Big mistake. After Arlys mentioned the parental editing to Congresswoman Connie Morella (Republican from Maryland), the politico read the chagrined mom the riot act.

Recalls Mrs. Endres, "She told me, 'Don't you ever talk her out of a word again. If it's her word, it's hers--leave her speeches alone.' So, believe me, we do."

The tenacious preteener forged ahead, eventually raising more than $2,000, making her the largest single contributor to the statue campaign. Practically all of that money came from strangers who applauded her drive.

But with the exception of Christina Ricci--the teenage actress sent a dollar and an autographed photo--most of the celebrities to whom she wrote offered nothing more than a verbal pat on the head.
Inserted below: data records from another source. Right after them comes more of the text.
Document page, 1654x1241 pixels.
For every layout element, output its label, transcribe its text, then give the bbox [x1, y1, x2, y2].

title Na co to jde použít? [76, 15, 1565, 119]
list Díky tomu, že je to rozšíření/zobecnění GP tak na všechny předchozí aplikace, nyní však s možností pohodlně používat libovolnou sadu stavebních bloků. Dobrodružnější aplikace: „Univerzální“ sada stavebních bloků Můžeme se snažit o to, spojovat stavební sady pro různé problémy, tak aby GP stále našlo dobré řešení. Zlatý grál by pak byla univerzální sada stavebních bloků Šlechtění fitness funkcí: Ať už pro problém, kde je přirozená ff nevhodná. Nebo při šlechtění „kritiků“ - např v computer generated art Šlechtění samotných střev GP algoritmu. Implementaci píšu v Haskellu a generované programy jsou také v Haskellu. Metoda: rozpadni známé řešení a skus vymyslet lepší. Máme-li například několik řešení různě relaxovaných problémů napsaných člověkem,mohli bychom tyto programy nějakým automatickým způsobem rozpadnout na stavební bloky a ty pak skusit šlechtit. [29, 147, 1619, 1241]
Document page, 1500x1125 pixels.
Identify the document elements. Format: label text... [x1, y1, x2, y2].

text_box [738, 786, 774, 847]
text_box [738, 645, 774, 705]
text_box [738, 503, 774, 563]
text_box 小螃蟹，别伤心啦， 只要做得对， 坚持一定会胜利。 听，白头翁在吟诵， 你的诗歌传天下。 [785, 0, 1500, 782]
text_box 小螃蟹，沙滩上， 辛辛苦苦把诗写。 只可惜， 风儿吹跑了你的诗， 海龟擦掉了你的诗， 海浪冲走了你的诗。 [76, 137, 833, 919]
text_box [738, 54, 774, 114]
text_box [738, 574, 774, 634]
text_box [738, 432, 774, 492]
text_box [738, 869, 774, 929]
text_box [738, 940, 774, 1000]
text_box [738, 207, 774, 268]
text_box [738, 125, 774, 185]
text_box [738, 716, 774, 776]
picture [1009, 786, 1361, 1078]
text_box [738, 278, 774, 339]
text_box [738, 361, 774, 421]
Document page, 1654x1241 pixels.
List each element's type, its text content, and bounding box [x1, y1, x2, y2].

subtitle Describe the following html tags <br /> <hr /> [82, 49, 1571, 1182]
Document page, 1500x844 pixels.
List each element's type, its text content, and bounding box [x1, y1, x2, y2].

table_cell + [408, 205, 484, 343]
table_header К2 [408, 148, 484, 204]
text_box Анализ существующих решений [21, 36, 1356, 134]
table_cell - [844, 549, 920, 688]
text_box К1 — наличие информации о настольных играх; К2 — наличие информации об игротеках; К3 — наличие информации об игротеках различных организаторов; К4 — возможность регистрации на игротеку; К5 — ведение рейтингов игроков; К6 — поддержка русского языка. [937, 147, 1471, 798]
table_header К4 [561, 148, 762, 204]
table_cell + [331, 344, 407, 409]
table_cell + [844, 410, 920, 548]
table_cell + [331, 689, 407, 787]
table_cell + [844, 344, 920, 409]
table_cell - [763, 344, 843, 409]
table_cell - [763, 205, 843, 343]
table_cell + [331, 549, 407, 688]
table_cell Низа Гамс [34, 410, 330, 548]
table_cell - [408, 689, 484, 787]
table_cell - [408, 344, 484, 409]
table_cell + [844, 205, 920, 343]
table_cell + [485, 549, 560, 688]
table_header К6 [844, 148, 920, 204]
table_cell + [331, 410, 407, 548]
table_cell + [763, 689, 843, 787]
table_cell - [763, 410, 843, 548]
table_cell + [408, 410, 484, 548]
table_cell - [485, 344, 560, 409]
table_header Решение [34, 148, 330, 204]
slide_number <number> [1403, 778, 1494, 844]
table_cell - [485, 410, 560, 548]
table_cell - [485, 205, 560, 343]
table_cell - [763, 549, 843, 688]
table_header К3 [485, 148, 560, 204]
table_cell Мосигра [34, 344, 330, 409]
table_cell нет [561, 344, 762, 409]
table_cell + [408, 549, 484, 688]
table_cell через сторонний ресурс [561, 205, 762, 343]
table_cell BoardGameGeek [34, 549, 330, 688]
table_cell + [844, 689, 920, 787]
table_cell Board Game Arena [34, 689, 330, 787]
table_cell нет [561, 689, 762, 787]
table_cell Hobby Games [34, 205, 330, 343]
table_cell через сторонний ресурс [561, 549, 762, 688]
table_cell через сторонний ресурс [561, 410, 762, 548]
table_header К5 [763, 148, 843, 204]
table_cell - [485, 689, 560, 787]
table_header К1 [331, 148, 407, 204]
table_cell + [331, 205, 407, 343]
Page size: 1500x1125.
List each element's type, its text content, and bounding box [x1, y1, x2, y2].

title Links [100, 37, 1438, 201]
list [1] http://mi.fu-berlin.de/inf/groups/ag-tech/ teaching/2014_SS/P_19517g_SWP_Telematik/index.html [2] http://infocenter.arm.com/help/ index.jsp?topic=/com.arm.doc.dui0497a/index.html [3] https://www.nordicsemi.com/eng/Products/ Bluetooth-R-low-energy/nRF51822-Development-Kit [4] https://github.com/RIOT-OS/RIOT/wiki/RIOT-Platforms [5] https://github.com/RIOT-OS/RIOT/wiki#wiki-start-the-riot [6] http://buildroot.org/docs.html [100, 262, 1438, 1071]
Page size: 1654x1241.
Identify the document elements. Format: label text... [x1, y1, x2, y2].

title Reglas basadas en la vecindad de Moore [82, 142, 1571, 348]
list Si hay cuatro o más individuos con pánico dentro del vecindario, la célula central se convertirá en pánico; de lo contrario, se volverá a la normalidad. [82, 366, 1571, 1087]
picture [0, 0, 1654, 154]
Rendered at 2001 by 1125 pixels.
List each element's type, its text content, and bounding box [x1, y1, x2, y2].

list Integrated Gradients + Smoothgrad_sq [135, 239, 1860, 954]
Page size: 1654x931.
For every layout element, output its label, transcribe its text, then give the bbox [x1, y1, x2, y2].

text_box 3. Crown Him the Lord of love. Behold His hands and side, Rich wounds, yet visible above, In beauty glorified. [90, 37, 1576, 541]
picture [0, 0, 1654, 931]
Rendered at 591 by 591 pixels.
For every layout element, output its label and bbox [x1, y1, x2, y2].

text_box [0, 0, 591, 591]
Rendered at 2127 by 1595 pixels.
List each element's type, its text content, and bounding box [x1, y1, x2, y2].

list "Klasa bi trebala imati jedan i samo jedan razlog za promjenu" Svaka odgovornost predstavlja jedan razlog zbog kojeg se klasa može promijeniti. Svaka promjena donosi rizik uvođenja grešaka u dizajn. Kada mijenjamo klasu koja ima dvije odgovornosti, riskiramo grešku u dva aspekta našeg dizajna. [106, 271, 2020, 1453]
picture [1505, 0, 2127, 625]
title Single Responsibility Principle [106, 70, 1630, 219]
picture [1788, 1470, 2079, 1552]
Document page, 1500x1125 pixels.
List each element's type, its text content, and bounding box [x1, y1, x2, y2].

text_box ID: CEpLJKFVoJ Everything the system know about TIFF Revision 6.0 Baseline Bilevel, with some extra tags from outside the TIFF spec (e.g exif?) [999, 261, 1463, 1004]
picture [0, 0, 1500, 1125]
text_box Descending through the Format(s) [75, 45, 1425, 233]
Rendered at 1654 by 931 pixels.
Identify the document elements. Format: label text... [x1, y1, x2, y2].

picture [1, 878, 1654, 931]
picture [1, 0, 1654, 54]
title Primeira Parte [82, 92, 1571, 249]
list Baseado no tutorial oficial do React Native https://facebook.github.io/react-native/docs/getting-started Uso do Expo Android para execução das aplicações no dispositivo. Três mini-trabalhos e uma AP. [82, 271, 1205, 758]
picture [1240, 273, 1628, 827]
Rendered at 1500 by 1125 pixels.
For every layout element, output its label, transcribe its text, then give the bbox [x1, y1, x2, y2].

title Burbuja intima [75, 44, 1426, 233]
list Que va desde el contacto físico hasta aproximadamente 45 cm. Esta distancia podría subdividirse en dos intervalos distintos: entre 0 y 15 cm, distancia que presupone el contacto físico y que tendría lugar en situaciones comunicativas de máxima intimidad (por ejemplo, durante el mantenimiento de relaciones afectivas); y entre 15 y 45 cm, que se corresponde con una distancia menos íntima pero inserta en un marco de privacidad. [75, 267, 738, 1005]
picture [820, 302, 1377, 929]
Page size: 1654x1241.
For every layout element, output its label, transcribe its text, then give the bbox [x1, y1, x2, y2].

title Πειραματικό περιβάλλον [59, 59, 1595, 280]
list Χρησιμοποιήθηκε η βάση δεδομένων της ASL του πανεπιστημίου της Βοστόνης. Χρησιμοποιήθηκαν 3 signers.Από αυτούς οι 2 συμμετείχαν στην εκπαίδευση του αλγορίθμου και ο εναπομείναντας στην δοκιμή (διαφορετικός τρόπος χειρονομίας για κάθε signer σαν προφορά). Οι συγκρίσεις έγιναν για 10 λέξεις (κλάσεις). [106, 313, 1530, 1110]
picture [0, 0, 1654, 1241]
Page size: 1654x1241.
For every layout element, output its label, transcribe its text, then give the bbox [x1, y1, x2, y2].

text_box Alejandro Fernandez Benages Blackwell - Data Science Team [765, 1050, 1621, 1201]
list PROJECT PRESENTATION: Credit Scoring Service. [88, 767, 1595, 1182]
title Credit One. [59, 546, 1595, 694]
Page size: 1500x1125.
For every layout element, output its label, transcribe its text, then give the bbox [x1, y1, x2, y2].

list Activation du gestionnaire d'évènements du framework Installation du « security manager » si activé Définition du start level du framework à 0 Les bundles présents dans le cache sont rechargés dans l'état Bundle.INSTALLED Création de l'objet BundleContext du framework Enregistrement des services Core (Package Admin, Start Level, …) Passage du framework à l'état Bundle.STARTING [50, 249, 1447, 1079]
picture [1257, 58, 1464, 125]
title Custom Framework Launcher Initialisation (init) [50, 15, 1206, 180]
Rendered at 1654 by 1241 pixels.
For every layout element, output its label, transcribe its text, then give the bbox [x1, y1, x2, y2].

Arlys' scrapbooks are filled with "thanks but no thanks" form letters from the famous, including one bearing the return address 1600 Pennsylvania Avenue.

"Hillary didn't send anything," fumes Arlys. "She wrote, 'I'm sorry, but I can't help you at this time.' Huh, she's only the first lady."

And don't even get her started on the Dallas Cowboys Cheerleaders, who contributed one lousy buck.

"Arlys was outraged," reports her mother. So outraged that the girl fired back an angry letter. "Of all the people in the world who are now benefiting from Susan B. Anthony, it's you," wrote Arlys. "I should have gotten a dollar from each of you--if not more!"

On May 8, when the suffrage statue is scheduled to be rededicated in a ceremony at the Rotunda, Arlys Angelique Endres will finally realize the fruits of her labor.

Her mother, meanwhile, just looks forward to seeing the top of her kitchen table again.

But it probably won't stay clean for long. Arlys has just announced plans for a project that should keep her busy through junior high, at least.

"Arlys wants to go around to the different schools talking about racial discrimination and how it's not fair," reports her mom. "Whether it's going to go over or anyone will care, I don't know. I do think she'd be an inspiration to a lot of children that may have ideas in their heads but don't have an outlet or know who to talk to."

Arlys' stint in the public eye has already convinced at least one peer to hit the lecture trail. Namely, her younger brother David, who recently told a reporter he wants to give speeches about the importance of bicycle safety helmets--or slavery, he can't decide which.

At this late date, why slavery?
A stern look crosses the second-grader's face. "Because I'm still mad about it!" he booms.